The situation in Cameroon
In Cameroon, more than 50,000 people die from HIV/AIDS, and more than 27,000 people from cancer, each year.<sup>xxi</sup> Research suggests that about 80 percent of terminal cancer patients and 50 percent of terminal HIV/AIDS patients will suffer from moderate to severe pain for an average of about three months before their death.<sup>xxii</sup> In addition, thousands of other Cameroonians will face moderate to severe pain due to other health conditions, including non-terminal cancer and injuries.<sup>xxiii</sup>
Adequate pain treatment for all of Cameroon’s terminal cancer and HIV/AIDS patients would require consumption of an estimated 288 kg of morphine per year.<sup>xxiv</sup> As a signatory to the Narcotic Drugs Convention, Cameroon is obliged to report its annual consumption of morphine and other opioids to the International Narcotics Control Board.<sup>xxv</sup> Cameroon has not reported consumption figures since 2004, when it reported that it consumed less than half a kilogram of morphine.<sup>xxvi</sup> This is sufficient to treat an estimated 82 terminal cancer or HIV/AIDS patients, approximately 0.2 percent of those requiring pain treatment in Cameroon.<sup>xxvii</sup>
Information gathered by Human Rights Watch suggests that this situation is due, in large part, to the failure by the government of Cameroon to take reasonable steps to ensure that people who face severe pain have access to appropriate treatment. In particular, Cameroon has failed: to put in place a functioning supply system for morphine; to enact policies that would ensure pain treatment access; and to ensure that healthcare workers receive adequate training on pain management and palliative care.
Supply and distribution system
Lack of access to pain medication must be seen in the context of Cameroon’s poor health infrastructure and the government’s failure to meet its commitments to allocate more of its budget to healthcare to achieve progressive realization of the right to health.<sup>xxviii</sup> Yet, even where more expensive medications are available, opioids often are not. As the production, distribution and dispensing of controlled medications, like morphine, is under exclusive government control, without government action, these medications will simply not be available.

+++++

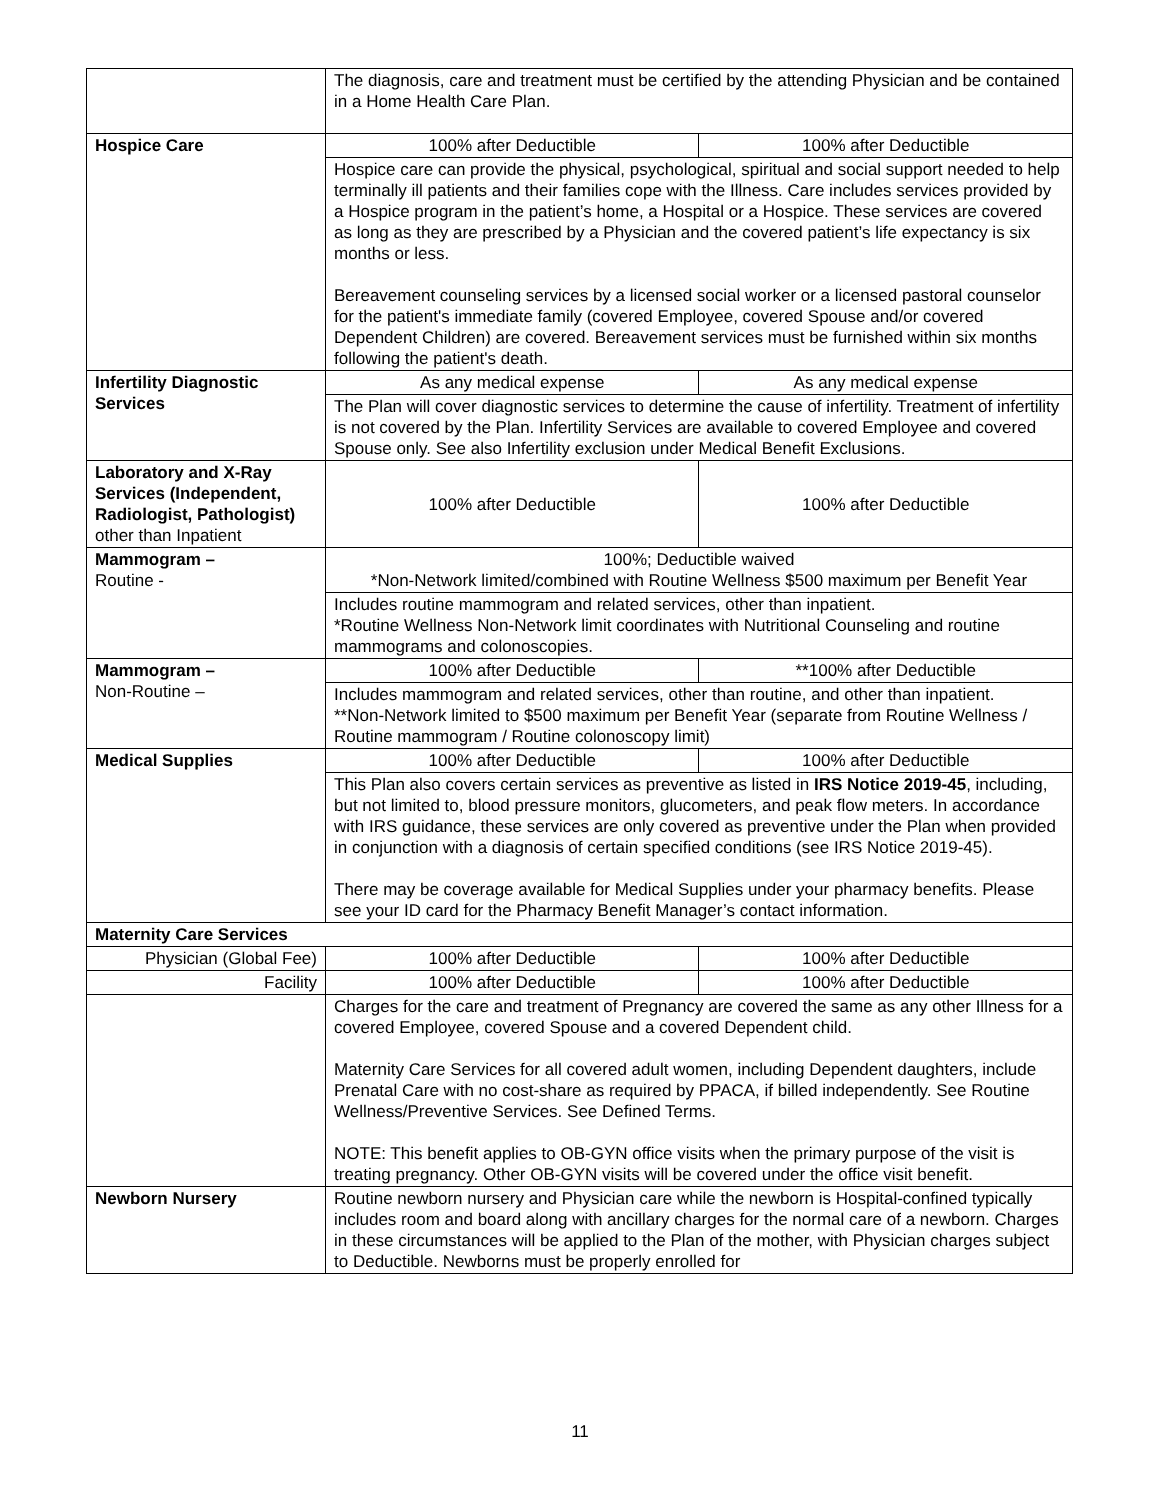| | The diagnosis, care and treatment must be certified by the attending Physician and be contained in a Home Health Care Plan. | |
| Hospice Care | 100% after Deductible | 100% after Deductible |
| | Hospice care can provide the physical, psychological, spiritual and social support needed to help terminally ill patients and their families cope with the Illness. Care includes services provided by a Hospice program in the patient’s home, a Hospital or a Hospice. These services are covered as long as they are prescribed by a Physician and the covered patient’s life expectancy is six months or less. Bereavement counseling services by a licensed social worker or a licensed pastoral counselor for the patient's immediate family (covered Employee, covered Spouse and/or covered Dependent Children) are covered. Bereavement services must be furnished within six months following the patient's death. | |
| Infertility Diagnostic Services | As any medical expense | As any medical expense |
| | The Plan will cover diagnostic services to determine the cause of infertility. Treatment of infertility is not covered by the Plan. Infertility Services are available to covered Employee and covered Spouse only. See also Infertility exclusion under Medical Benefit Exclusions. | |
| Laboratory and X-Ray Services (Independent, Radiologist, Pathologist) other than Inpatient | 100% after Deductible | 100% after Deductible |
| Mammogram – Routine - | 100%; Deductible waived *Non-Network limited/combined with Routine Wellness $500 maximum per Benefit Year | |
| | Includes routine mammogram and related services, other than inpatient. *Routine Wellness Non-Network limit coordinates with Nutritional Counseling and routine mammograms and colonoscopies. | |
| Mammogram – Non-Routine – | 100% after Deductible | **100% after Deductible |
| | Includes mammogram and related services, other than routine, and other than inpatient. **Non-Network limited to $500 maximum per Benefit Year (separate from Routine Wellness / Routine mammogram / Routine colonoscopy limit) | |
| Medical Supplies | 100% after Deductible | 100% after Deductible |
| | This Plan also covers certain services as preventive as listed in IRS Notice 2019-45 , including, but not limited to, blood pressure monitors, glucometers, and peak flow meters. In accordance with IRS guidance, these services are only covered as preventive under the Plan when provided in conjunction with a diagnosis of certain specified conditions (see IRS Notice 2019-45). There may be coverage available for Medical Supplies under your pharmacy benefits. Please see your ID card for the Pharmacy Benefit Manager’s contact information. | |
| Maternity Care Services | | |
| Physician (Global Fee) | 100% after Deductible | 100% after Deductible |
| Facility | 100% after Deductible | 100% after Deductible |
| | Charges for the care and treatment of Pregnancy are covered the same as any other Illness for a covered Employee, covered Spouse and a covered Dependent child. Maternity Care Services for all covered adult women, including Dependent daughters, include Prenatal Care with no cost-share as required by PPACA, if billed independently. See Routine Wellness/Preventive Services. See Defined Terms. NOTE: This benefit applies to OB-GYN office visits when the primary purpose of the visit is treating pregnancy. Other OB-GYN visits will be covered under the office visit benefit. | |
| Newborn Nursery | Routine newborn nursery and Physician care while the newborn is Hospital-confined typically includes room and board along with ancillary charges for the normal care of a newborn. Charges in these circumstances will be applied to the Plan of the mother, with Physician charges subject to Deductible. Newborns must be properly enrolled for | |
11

+++++

What you are asked to do
Determine how many of the lines above include the word "Deductible", then give that number and nothing else.

Result for this task
8